欲しい物を手に入れ、したいことを実現していく。それができるうちはいいが、何もかも思い通りになるほど、幸運は長続きすることはない。
欲に身を任すうちに、「したいのにできない」ということが、だんだんと増えていく。
加齢、体力の衰え、運の尽き・・・。人の可能性は有限だ。欲望は拡大していくが、人の行動は制限、限界がある。
そのため、欲望を追い求めても、だんだんと欲望を満たすことは難しくなっていく。そこで苦しみと不幸が生まれる。
欲望の使徒となっている人は、そこで不幸に片足を踏み入れてしまう。
欲しいけど手に入らない。
買いたいけど買えない。
したいけどできない。
目の前の人参が、苦しみの原因となる瞬間を目の当たりにする。
欲望は人の心を動かすが、決して心の中を満たしてくれることはない。欲望に突き動かされている限り、決して休むことはできないのだ。
上昇志向を否定しない
もちろん、その生き方が悪い、というとそういう話でもない。
なぜならそれは、人が本当の意味で成長するための、必要欠かさざるべきプロセスであるからだ。
常にもっとを求めていく。それは言い換えれば常に、新しい自分との出会いを求める刺激的な旅でもある。
それができる限りは、「もっと」を求める気持ちがなくならない限りは、上昇志向を持ち続け、前へ前へと進み続けることだってできる。

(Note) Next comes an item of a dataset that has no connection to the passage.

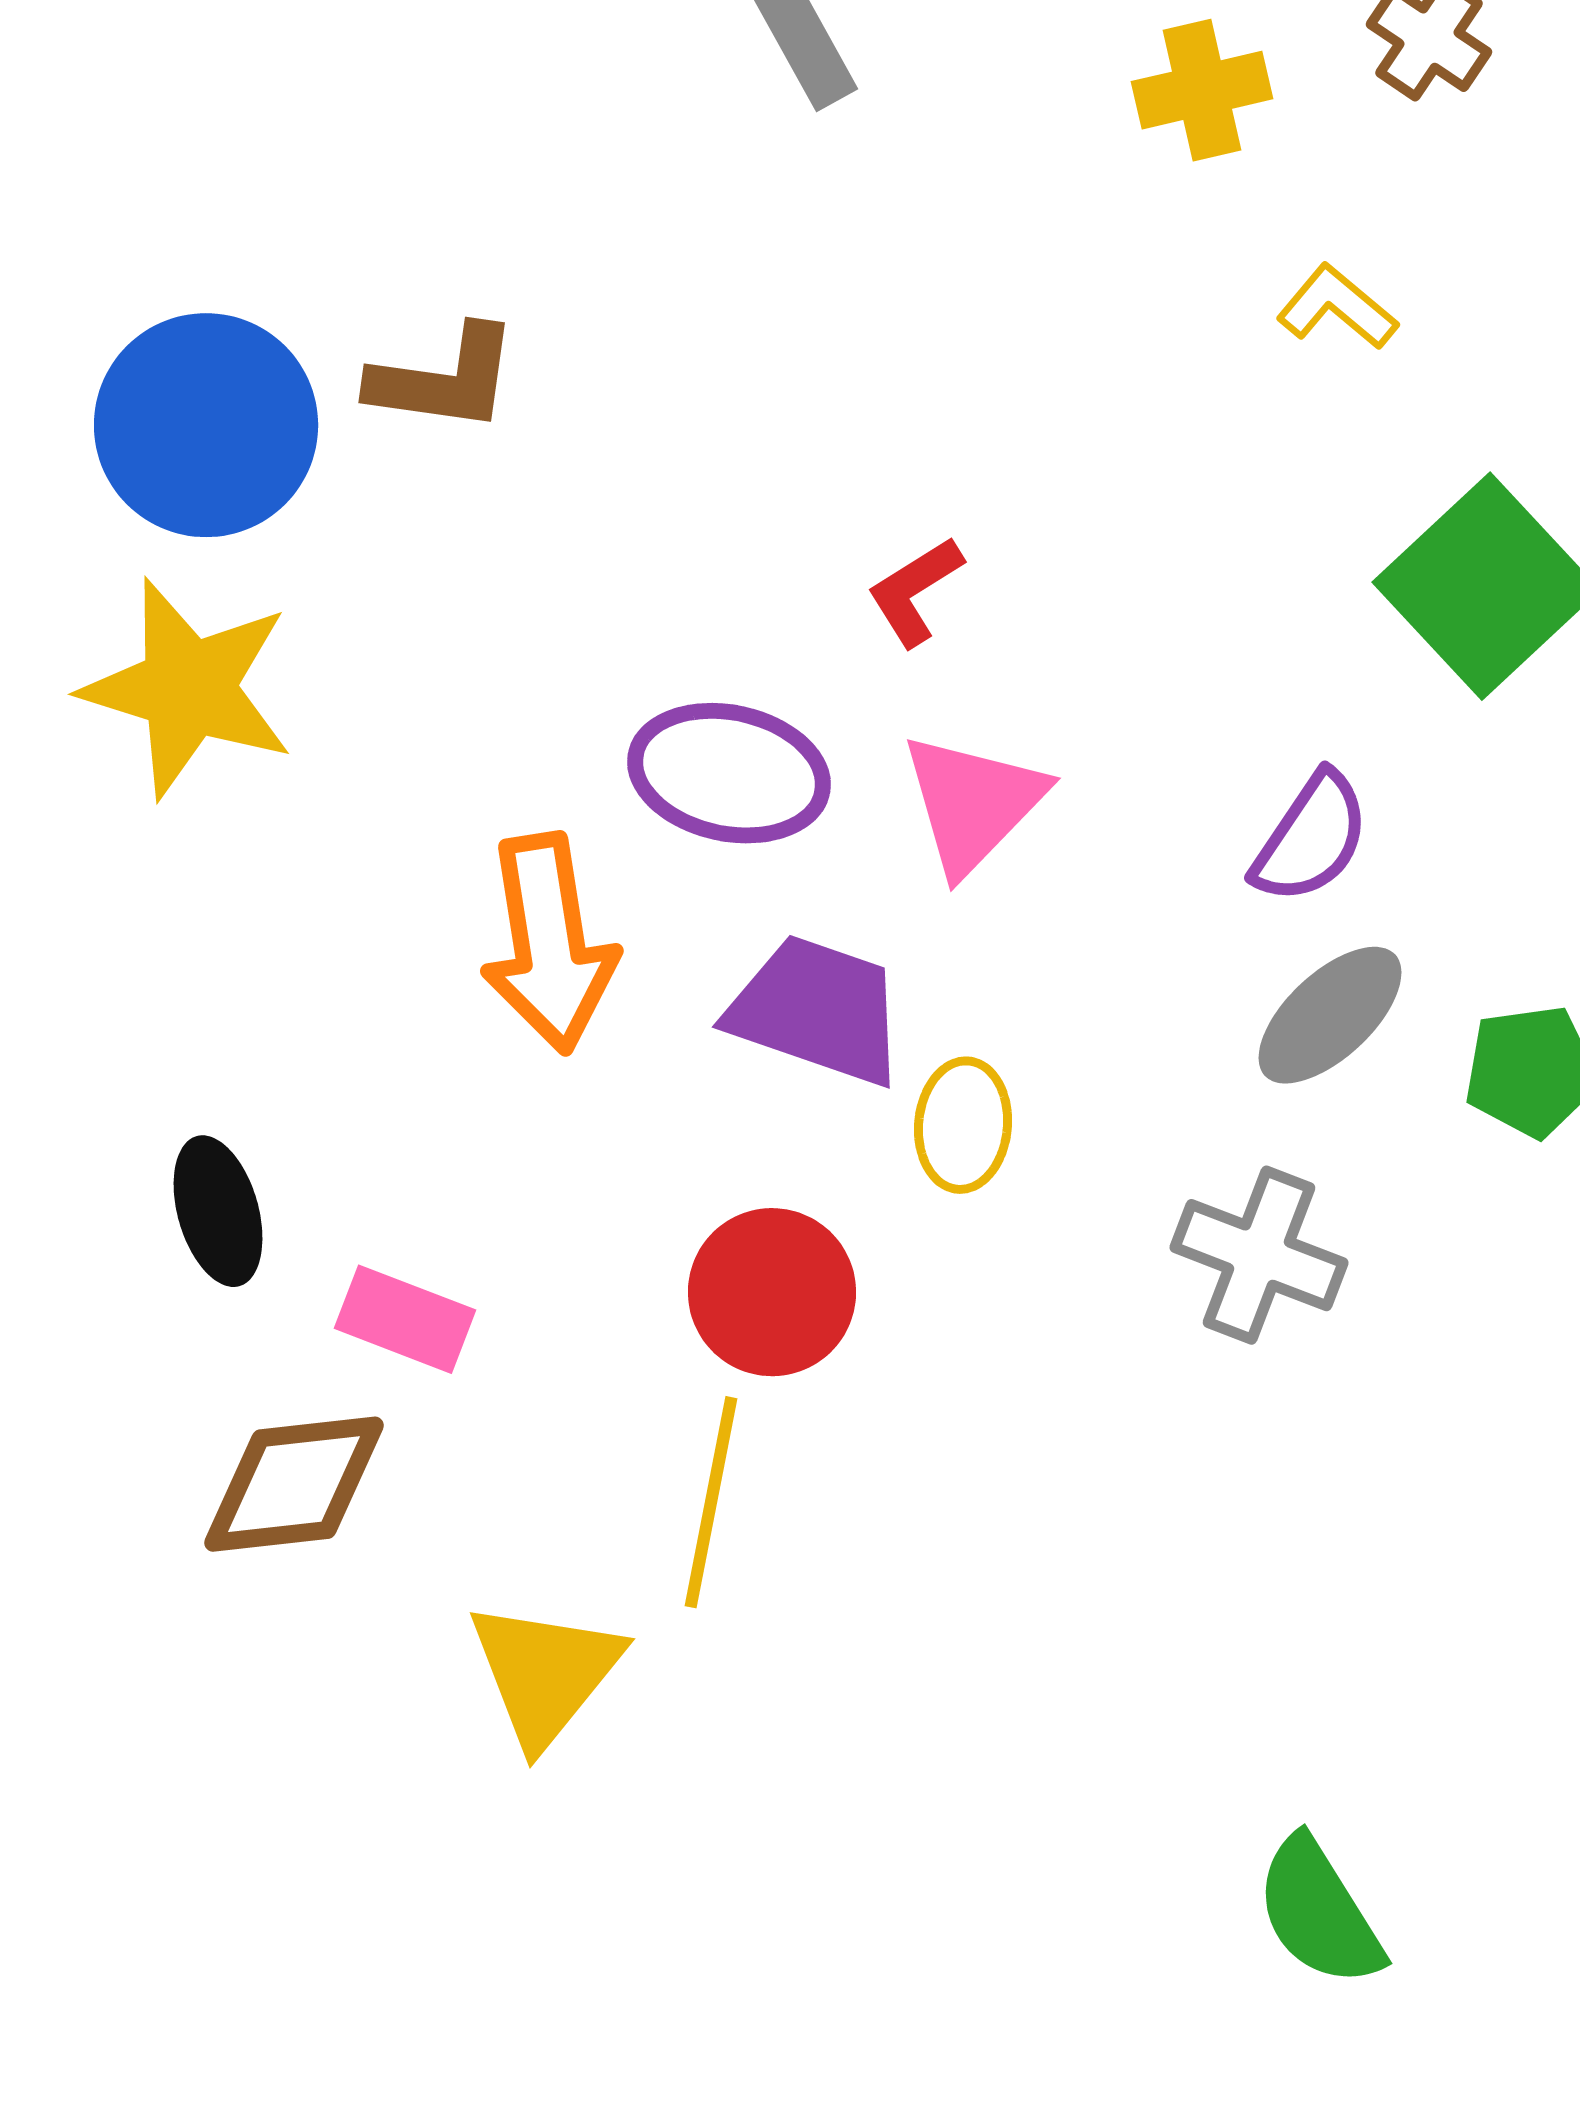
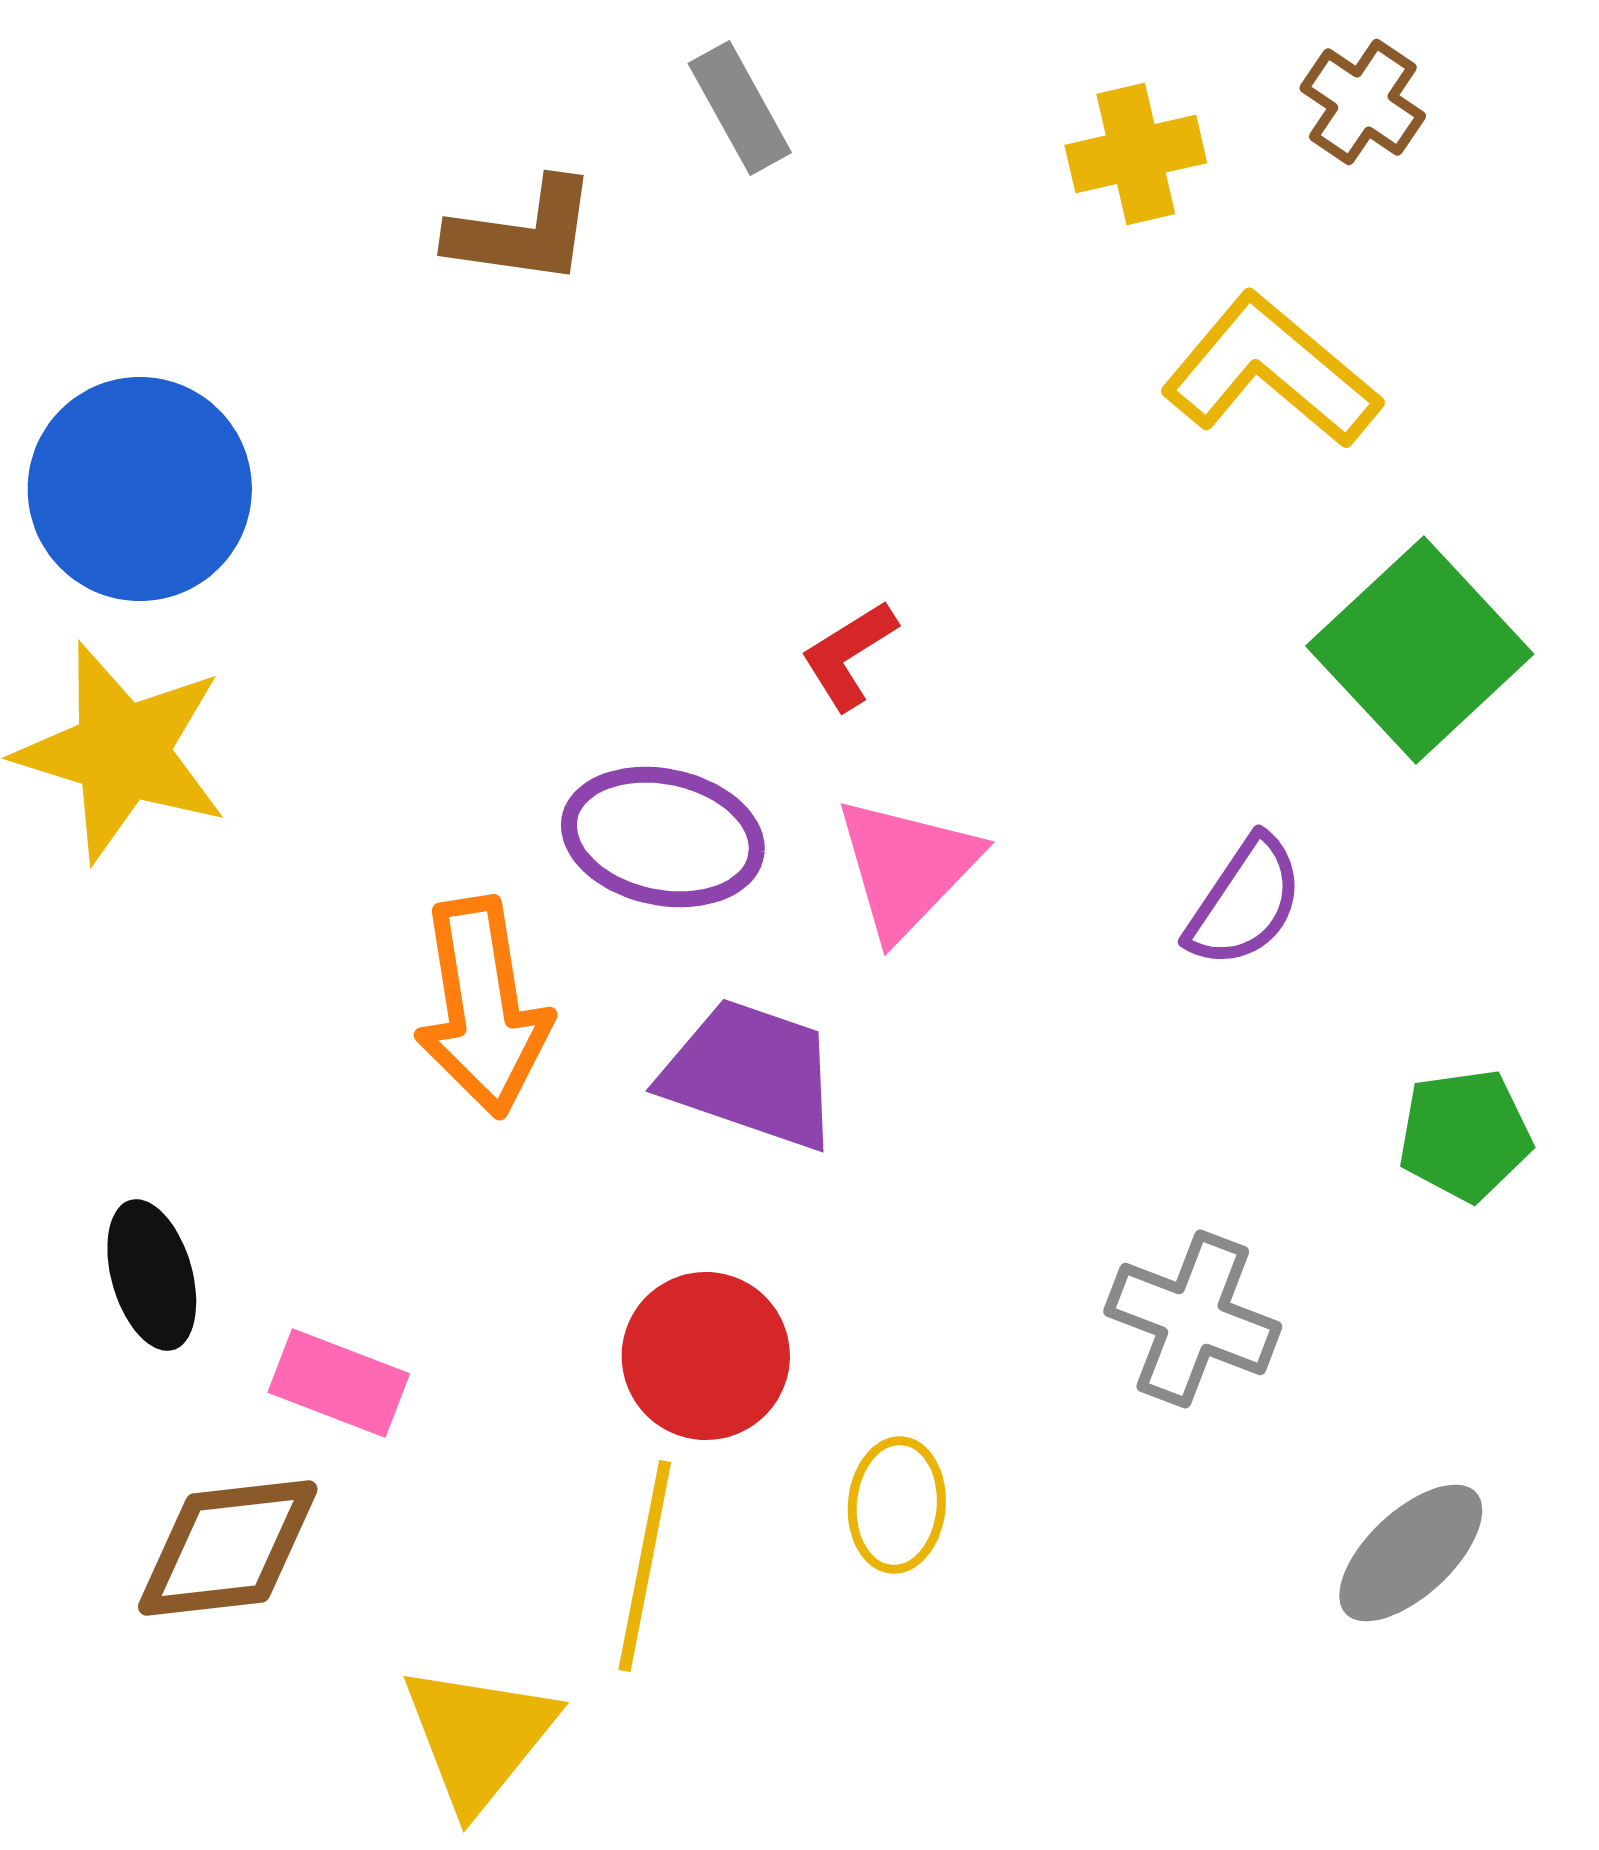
yellow L-shape: (1337, 307) -> (1271, 371), size x1.8
brown L-shape: (444, 379) -> (523, 232), moved
gray ellipse: (1330, 1015) -> (1411, 1553), moved
yellow ellipse: (963, 1125) -> (897, 1505), moved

ただ忘れてはいけないのは、もうそろそろ、休もうと思ったとき。「これ以上は十分だ」と思ったとき。
そこが人生の転換点。上を目指すのではなく、別の道を探すことだってできる。
つまるところ、「もっと」を求めたいならそうすればいい。自分に嘘をついて「もう十分」と無理やり自分を納得させる必要はない。

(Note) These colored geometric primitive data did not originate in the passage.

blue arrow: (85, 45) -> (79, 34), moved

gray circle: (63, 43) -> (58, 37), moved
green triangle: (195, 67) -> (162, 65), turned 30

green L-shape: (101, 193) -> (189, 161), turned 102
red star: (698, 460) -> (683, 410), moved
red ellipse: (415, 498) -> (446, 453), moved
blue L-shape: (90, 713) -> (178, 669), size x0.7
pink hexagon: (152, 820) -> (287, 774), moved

むしろ、自分が完全に「もういい」と思えるまで、徹底的に上を目指すべきである。それを突き詰めれば、心から納得した上で次へ進む道が見えてくる。
それこそが本当の成長。欲求の階層が上がった証拠。そのときになって始めて、「もっと」を求めない生き方を模索する。
それこそが健全な成長のプロセスなのだ。